Given instruction>
Count how many lines in the entries below contain the string "isStart", matching case exactly, and reply with only that number.

>> START Material supplied

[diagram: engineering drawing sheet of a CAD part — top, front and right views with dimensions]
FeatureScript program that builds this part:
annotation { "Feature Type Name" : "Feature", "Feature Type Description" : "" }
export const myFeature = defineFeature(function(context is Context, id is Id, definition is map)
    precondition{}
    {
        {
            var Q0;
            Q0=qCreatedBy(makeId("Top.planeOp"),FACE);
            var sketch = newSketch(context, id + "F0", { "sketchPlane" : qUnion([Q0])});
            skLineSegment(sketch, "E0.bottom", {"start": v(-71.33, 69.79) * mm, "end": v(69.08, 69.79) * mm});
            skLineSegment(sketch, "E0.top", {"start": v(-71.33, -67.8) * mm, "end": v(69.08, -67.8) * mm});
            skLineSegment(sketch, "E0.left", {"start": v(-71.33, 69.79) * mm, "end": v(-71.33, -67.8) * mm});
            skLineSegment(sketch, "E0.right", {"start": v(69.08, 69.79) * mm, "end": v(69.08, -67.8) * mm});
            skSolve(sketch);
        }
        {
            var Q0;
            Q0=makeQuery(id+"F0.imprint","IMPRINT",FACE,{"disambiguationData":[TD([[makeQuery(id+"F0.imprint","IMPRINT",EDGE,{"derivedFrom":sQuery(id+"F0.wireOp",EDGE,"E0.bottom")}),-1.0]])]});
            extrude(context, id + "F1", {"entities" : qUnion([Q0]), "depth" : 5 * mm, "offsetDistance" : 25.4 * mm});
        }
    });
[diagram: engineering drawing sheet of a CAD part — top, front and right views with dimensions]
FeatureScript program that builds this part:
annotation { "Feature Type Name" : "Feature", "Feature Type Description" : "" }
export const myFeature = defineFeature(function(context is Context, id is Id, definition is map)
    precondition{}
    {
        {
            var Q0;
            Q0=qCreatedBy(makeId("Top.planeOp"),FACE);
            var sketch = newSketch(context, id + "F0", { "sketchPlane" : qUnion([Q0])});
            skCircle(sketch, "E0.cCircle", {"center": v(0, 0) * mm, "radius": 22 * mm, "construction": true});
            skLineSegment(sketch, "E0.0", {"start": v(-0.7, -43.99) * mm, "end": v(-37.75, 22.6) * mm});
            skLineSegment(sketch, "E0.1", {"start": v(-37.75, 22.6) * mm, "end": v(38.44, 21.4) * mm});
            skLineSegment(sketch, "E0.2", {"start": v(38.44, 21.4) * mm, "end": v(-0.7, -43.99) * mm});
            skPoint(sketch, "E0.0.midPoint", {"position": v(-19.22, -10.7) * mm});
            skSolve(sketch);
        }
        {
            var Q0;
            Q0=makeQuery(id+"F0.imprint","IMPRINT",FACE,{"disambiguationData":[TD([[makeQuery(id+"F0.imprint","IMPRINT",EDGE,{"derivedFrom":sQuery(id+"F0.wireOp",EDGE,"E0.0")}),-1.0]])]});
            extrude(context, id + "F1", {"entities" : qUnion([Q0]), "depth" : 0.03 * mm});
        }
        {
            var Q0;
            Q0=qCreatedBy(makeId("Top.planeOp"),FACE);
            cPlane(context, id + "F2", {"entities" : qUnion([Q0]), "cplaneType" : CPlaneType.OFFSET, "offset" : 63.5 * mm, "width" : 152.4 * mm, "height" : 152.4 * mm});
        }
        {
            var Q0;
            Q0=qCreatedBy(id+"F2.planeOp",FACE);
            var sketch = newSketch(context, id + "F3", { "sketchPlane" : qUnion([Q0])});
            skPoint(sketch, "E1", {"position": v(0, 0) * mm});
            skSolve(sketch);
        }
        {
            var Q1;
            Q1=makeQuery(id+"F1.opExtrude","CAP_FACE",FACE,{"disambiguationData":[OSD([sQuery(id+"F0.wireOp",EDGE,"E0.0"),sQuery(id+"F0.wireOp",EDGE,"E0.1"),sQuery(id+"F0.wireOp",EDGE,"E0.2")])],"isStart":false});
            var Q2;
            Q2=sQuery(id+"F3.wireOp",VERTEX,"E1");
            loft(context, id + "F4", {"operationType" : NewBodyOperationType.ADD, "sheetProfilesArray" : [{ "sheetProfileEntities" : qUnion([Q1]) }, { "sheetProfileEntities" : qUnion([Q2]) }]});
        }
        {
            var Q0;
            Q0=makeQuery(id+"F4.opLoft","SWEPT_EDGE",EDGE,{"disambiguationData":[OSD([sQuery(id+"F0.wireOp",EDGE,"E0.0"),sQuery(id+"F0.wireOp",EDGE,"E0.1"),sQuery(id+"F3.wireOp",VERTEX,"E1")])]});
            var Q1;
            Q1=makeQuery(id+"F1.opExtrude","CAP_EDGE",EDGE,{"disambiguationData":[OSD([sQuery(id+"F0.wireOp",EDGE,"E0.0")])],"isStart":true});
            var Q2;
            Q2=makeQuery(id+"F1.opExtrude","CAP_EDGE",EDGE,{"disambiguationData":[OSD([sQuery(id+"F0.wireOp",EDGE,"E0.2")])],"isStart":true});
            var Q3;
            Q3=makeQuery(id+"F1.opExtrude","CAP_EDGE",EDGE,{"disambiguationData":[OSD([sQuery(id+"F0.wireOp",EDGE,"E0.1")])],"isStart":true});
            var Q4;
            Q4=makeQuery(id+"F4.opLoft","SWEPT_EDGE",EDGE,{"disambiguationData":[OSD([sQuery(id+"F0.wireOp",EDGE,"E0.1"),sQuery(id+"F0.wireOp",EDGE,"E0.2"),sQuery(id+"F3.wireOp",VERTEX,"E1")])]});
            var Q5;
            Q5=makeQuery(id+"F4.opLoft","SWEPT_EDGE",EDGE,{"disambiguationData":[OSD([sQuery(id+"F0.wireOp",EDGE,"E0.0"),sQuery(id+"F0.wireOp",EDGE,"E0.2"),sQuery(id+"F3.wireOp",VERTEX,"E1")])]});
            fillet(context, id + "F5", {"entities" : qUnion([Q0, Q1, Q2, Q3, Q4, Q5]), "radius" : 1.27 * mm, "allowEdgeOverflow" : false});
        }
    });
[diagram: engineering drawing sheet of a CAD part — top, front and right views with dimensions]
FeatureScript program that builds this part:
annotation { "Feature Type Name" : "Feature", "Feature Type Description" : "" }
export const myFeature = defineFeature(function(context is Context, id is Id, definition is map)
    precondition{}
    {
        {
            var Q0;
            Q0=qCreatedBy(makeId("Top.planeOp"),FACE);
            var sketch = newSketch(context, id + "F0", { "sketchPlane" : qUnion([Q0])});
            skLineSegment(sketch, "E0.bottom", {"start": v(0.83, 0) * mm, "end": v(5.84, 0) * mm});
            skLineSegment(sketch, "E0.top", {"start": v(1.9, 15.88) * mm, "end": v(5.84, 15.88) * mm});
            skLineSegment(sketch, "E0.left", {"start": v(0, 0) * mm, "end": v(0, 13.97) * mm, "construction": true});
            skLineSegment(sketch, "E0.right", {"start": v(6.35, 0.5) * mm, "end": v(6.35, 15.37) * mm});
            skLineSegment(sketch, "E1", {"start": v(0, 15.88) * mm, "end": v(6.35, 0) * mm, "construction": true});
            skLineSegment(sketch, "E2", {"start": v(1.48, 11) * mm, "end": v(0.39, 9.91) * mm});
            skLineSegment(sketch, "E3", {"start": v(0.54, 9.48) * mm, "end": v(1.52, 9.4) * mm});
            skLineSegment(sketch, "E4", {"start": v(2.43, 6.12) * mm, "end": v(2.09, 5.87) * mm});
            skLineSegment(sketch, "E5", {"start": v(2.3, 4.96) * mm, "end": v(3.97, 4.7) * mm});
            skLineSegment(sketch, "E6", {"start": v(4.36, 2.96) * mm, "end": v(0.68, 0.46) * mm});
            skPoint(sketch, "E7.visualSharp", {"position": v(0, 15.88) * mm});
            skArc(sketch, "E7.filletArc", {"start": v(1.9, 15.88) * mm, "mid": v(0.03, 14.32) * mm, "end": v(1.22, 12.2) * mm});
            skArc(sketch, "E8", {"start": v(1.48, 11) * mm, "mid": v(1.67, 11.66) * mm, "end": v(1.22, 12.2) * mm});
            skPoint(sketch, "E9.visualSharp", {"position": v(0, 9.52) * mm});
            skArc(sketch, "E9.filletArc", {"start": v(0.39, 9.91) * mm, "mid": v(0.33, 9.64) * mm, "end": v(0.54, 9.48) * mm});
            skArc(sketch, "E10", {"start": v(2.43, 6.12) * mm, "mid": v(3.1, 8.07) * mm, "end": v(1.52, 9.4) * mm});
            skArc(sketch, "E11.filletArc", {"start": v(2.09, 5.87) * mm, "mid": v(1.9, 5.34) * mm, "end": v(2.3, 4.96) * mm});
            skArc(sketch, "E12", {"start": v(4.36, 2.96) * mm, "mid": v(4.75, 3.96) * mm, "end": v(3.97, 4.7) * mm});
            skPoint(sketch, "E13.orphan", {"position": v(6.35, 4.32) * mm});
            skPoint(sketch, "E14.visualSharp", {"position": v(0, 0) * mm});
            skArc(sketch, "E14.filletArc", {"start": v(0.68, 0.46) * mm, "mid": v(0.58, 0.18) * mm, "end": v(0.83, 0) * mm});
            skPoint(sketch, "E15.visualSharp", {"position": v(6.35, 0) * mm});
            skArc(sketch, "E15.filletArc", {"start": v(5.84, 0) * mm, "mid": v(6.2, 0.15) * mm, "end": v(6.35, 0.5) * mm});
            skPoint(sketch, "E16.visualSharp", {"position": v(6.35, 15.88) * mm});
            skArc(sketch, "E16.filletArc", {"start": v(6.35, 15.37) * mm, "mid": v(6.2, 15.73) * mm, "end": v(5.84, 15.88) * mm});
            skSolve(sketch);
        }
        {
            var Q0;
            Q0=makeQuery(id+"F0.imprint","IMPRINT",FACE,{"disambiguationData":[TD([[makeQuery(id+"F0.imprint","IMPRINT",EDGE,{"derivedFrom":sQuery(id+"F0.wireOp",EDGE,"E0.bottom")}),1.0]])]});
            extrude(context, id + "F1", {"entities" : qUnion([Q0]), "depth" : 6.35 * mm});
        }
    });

>> END Material supplied

Solution to this task>
4